Podemos de fato fazer uma distinção entre sexo biológico e a tríplice característica sexual. Biologicamente, uma pessoa é macho ou fêmea. Isto é algo que não se pode negar, não sem colocar em risco a própria integridade da ciência e da biologia. Há obviamente exceções no hermafroditismo, mas são raríssimas. Bom, por enquanto são raríssimas, mas num futuro relativamente próximo isto pode mudar com a normalização da edição genética.
Pois é, um dia chegaremos a um ponto em que as pessoas vão editar os próprios genes. Neste caso, as convenções da natureza, que existem há milhões, bilhões de anos, vão ser desafiadas. Se uma mulher quiser ter um pênis natural brotando de seu corpo, virando uma verdadeira futanari, isto será possível. Parece fantasia pensar isto agora, mas a tecnologia capaz de editar genes já existe, hein. Com o toque mágico da edição genética, uma fêmea pode virar macho e vice-versa.
Eu sei, muitos podem pensar que isto é algo absurdo, herético, que estaremos brincando de Deus. O fato é que vai acontecer. Já estamos correndo neste trilho em alta velocidade. Como as religiões e as opiniões das pessoas vão lidar com esta nova realidade, é algo que o tempo vai resolver.
Acho improvável, porém, que ultrapassemos os limites do humano, pois a própria humanidade vai reagir a isto, vai regular esta tecnologia. Uma coisa é um homem mudar seus cromossomos de XY para XX e outra coisa é ele se transformar literalmente em um sapo. Creio que algumas pessoas vão fazer algumas "brincadeiras" com fins estéticos. Por exemplo, se alguém acha bonito ter orelhas pontudas de elfo ou dentes de vampiro, será possível com edição genética. Mas haverá limites e laboratórios serão proibidos de ultrapassá-los. Claro que, na obscuridade, nos porões secretos de governos e laboratórios, todo tipo de experiência bizarra será feita. O que não vem ao caso.

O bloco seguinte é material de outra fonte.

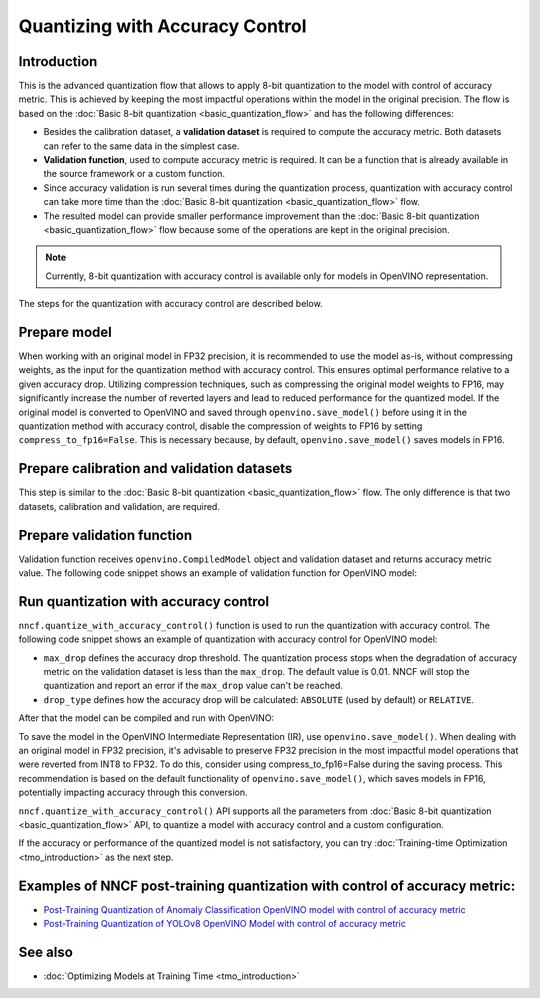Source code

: .. {#quantization_w_accuracy_control}

Quantizing with Accuracy Control
================================


Introduction
####################

This is the advanced quantization flow that allows to apply 8-bit quantization to the model with control of accuracy metric. This is achieved by keeping the most impactful operations within the model in the original precision. The flow is based on the :doc:`Basic 8-bit quantization <basic_quantization_flow>` and has the following differences:

* Besides the calibration dataset, a **validation dataset** is required to compute the accuracy metric. Both datasets can refer to the same data in the simplest case.
* **Validation function**, used to compute accuracy metric is required. It can be a function that is already available in the source framework or a custom function.
* Since accuracy validation is run several times during the quantization process, quantization with accuracy control can take more time than the :doc:`Basic 8-bit quantization <basic_quantization_flow>` flow.
* The resulted model can provide smaller performance improvement than the :doc:`Basic 8-bit quantization <basic_quantization_flow>` flow because some of the operations are kept in the original precision.

.. note:: Currently, 8-bit quantization with accuracy control is available only for models in OpenVINO representation.

The steps for the quantization with accuracy control are described below.

Prepare model
############################################

When working with an original model in FP32 precision, it is recommended to use the model as-is, without compressing weights, as the input for the quantization method with accuracy control. This ensures optimal performance relative to a given accuracy drop. Utilizing compression techniques, such as compressing the original model weights to FP16, may significantly increase the number of reverted layers and lead to reduced performance for the quantized model.
If the original model is converted to OpenVINO and saved through ``openvino.save_model()`` before using it in the quantization method with accuracy control, disable the compression of weights to FP16 by setting ``compress_to_fp16=False``. This is necessary because, by default, ``openvino.save_model()`` saves models in FP16.

Prepare calibration and validation datasets
############################################

This step is similar to the :doc:`Basic 8-bit quantization <basic_quantization_flow>` flow. The only difference is that two datasets, calibration and validation, are required.

.. tab-set::

   .. tab-item:: OpenVINO
      :sync: openvino

      .. doxygensnippet:: docs/optimization_guide/nncf/ptq/code/ptq_aa_openvino.py
         :language: python
         :fragment: [dataset]

Prepare validation function
############################

Validation function receives ``openvino.CompiledModel`` object and validation dataset and returns accuracy metric value. The following code snippet shows an example of validation function for OpenVINO model:

.. tab-set::

   .. tab-item:: OpenVINO
      :sync: openvino

      .. doxygensnippet:: docs/optimization_guide/nncf/ptq/code/ptq_aa_openvino.py
         :language: python
         :fragment: [validation]

Run quantization with accuracy control
#######################################

``nncf.quantize_with_accuracy_control()`` function is used to run the quantization with accuracy control. The following code snippet shows an example of quantization with accuracy control for OpenVINO model:

.. tab-set::

   .. tab-item:: OpenVINO
      :sync: openvino

      .. doxygensnippet:: docs/optimization_guide/nncf/ptq/code/ptq_aa_openvino.py
         :language: python
         :fragment: [quantization]

* ``max_drop`` defines the accuracy drop threshold. The quantization process stops when the degradation of accuracy metric on the validation dataset is less than the ``max_drop``. The default value is 0.01. NNCF will stop the quantization and report an error if the ``max_drop`` value can't be reached.

* ``drop_type`` defines how the accuracy drop will be calculated: ``ABSOLUTE`` (used by default) or ``RELATIVE``.

After that the model can be compiled and run with OpenVINO:

.. tab-set::

   .. tab-item:: OpenVINO
      :sync: openvino

      .. doxygensnippet:: docs/optimization_guide/nncf/ptq/code/ptq_aa_openvino.py
         :language: python
         :fragment: [inference]

To save the model in the OpenVINO Intermediate Representation (IR), use ``openvino.save_model()``. When dealing with an original model in FP32 precision, it's advisable to preserve FP32 precision in the most impactful model operations that were reverted from INT8 to FP32. To do this, consider using compress_to_fp16=False during the saving process. This recommendation is based on the default functionality of ``openvino.save_model()``, which saves models in FP16, potentially impacting accuracy through this conversion.

.. tab-set::

   .. tab-item:: OpenVINO
      :sync: openvino

      .. doxygensnippet:: docs/optimization_guide/nncf/ptq/code/ptq_aa_openvino.py
         :language: python
         :fragment: [save]

``nncf.quantize_with_accuracy_control()`` API supports all the parameters from :doc:`Basic 8-bit quantization <basic_quantization_flow>` API, to quantize a model with accuracy control and a custom configuration.

If the accuracy or performance of the quantized model is not satisfactory, you can try :doc:`Training-time Optimization <tmo_introduction>` as the next step.

Examples of NNCF post-training quantization with control of accuracy metric:
#############################################################################

* `Post-Training Quantization of Anomaly Classification OpenVINO model with control of accuracy metric <https://github.com/openvinotoolkit/nncf/blob/develop/examples/post_training_quantization/openvino/anomaly_stfpm_quantize_with_accuracy_control>`__
* `Post-Training Quantization of YOLOv8 OpenVINO Model with control of accuracy metric <https://github.com/openvinotoolkit/nncf/blob/develop/examples/post_training_quantization/openvino/yolov8_quantize_with_accuracy_control>`__

See also
####################

* :doc:`Optimizing Models at Training Time <tmo_introduction>`


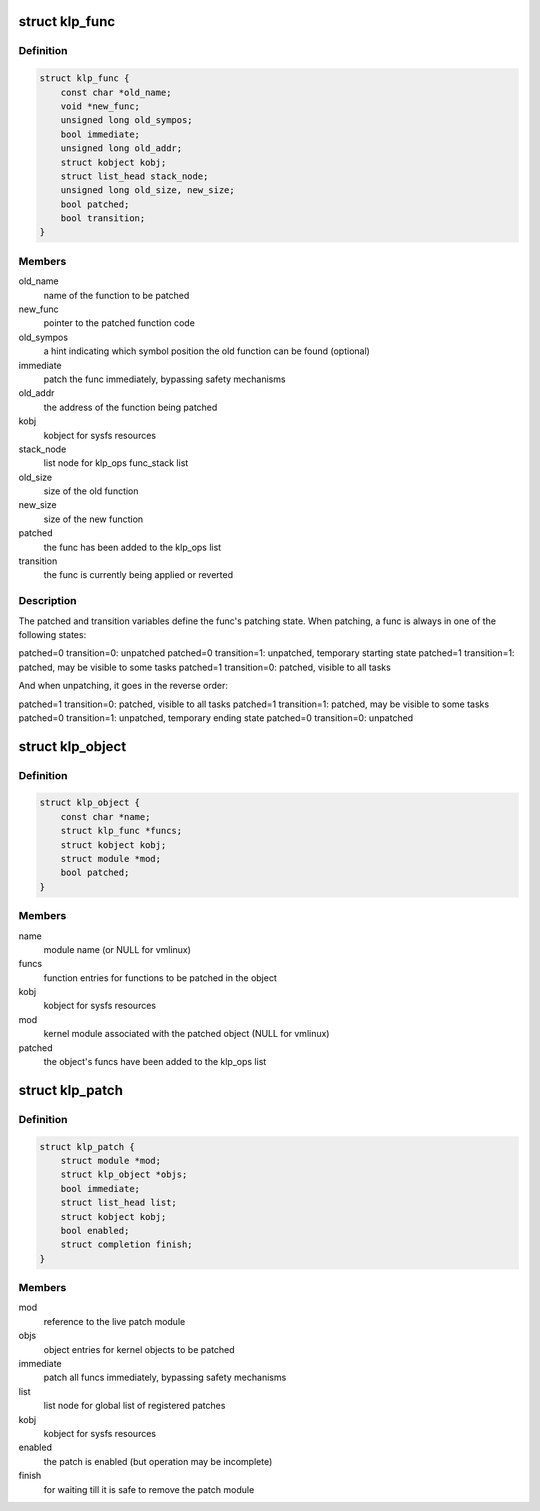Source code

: .. -*- coding: utf-8; mode: rst -*-
.. src-file: include/linux/livepatch.h

.. _`klp_func`:

struct klp_func
===============

.. c:type:: struct klp_func

    function structure for live patching

.. _`klp_func.definition`:

Definition
----------

.. code-block:: c

    struct klp_func {
        const char *old_name;
        void *new_func;
        unsigned long old_sympos;
        bool immediate;
        unsigned long old_addr;
        struct kobject kobj;
        struct list_head stack_node;
        unsigned long old_size, new_size;
        bool patched;
        bool transition;
    }

.. _`klp_func.members`:

Members
-------

old_name
    name of the function to be patched

new_func
    pointer to the patched function code

old_sympos
    a hint indicating which symbol position the old function
    can be found (optional)

immediate
    patch the func immediately, bypassing safety mechanisms

old_addr
    the address of the function being patched

kobj
    kobject for sysfs resources

stack_node
    list node for klp_ops func_stack list

old_size
    size of the old function

new_size
    size of the new function

patched
    the func has been added to the klp_ops list

transition
    the func is currently being applied or reverted

.. _`klp_func.description`:

Description
-----------

The patched and transition variables define the func's patching state.  When
patching, a func is always in one of the following states:

patched=0 transition=0: unpatched
patched=0 transition=1: unpatched, temporary starting state
patched=1 transition=1: patched, may be visible to some tasks
patched=1 transition=0: patched, visible to all tasks

And when unpatching, it goes in the reverse order:

patched=1 transition=0: patched, visible to all tasks
patched=1 transition=1: patched, may be visible to some tasks
patched=0 transition=1: unpatched, temporary ending state
patched=0 transition=0: unpatched

.. _`klp_object`:

struct klp_object
=================

.. c:type:: struct klp_object

    kernel object structure for live patching

.. _`klp_object.definition`:

Definition
----------

.. code-block:: c

    struct klp_object {
        const char *name;
        struct klp_func *funcs;
        struct kobject kobj;
        struct module *mod;
        bool patched;
    }

.. _`klp_object.members`:

Members
-------

name
    module name (or NULL for vmlinux)

funcs
    function entries for functions to be patched in the object

kobj
    kobject for sysfs resources

mod
    kernel module associated with the patched object
    (NULL for vmlinux)

patched
    the object's funcs have been added to the klp_ops list

.. _`klp_patch`:

struct klp_patch
================

.. c:type:: struct klp_patch

    patch structure for live patching

.. _`klp_patch.definition`:

Definition
----------

.. code-block:: c

    struct klp_patch {
        struct module *mod;
        struct klp_object *objs;
        bool immediate;
        struct list_head list;
        struct kobject kobj;
        bool enabled;
        struct completion finish;
    }

.. _`klp_patch.members`:

Members
-------

mod
    reference to the live patch module

objs
    object entries for kernel objects to be patched

immediate
    patch all funcs immediately, bypassing safety mechanisms

list
    list node for global list of registered patches

kobj
    kobject for sysfs resources

enabled
    the patch is enabled (but operation may be incomplete)

finish
    for waiting till it is safe to remove the patch module

.. This file was automatic generated / don't edit.

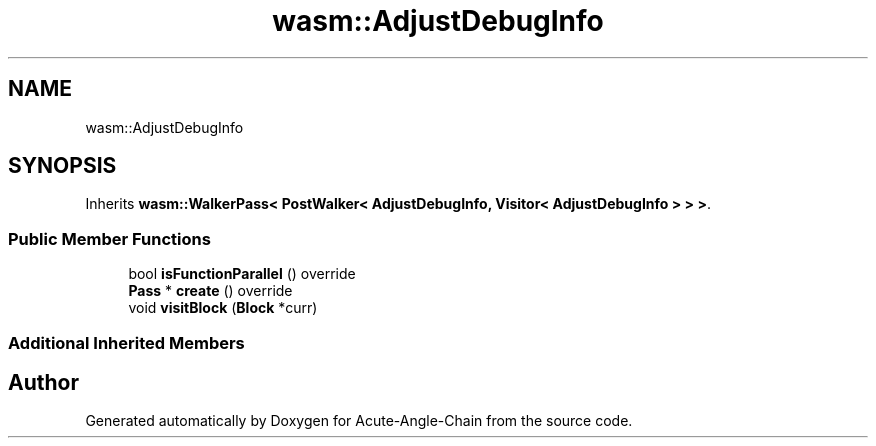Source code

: .TH "wasm::AdjustDebugInfo" 3 "Sun Jun 3 2018" "Acute-Angle-Chain" \" -*- nroff -*-
.ad l
.nh
.SH NAME
wasm::AdjustDebugInfo
.SH SYNOPSIS
.br
.PP
.PP
Inherits \fBwasm::WalkerPass< PostWalker< AdjustDebugInfo, Visitor< AdjustDebugInfo > > >\fP\&.
.SS "Public Member Functions"

.in +1c
.ti -1c
.RI "bool \fBisFunctionParallel\fP () override"
.br
.ti -1c
.RI "\fBPass\fP * \fBcreate\fP () override"
.br
.ti -1c
.RI "void \fBvisitBlock\fP (\fBBlock\fP *curr)"
.br
.in -1c
.SS "Additional Inherited Members"


.SH "Author"
.PP 
Generated automatically by Doxygen for Acute-Angle-Chain from the source code\&.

O que vem ao caso é que, hoje em dia e mais ainda no futuro, é impossível resumir uma pessoa a um rótulo que identifique seu grau de masculinidade, feminilidade e androginia. Por que então não voltamos ao simples e prático?
O simples e prático é: biologicamente existe macho e fêmea; em termos comportamentais existe masculino, feminino e andrógino; em termos de interesse sexual existe heterossexual, homossexual, bissexual e assexual. Todo mundo pode se encaixar numa combinação destas definições.
Sim, são definições generalizadas e não muito específicas, mas o generalismo é importante para respeitar o fato de que o ser humano é holístico, é complexo e multifacetado e não pode ser resumido, reduzido a uma definição extremamente específica. Dizer que alguém é demissexual, por exemplo, pouco diz sobre esta pessoa, sobre quem ela de fato é como um todo. Rótulos reduzem a riqueza que é o indivíduo.